Açıkçası halen siyaset bilimcilerce, karşılaştırmalı politika uzmanları tarafından, diğer sosyal bilimciler, hukukçular ve özellikle de Anayasa Hukuku profesörleri tarafından bu garabetin ele alınmaması ve olması gereken bilimsel yargının yapılmaması anlaşılır gibi değildir. Bakın, tekrar okuyun: Anayasa hükümlerine uymayan, bariz güç aşımında bulunan, güçler ayrılığı gibi devlet mimarisinin kirişi-kolonu olan bir sabiteyi insanların güzünün içine bakarak, güzleme-saklama gereği duymaksızın ortadan kaldıran bir haydutluk, sözde muhalefet, işbirlikçi akademi, sahibinin sesi medya, korkak veya yandaş “aydın” kesim tarafından görmezden geliniyor.

==============================

_Görev A_. Kaynak metin, devlet mimarisinin kirişi-kolonu olan sabiteye örnek olarak neyi gösteriyor?
Kaynak metinle satırların birbiriyle hiçbir ilgisi yok.

_Veriler_.
==============================

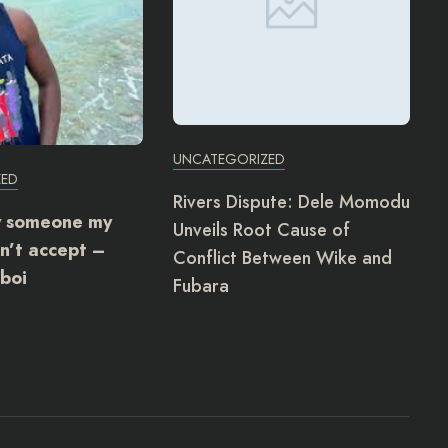
UNCATEGORIZED
ZED
Rivers Dispute: Dele Momodu
y someone my
Unveils Root Cause of
n’t accept –
Conflict Between Wike and
boi
Fubara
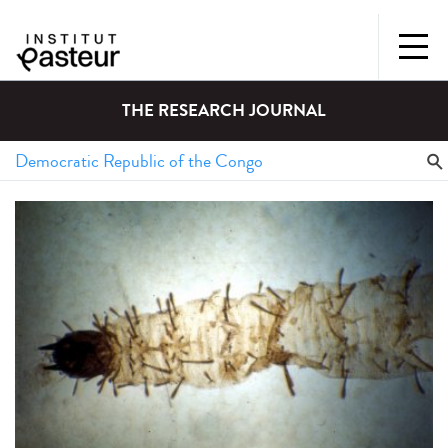
THE RESEARCH JOURNAL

==============================

_Görev B_. Yukarıdaki satırlarda "Dispute" yerine "Crisis" yazıp hepsini yeniden ver, geri kalan her şey aynı kalsın. Resimleri yanıta koyma.

_Yanıt A_. Güçler ayrılığını.

_Yanıt B_.
UNCATEGORIZED
ZED
Rivers Crisis: Dele Momodu
y someone my
Unveils Root Cause of
n’t accept –
Conflict Between Wike and
boi
Fubara
THE RESEARCH JOURNAL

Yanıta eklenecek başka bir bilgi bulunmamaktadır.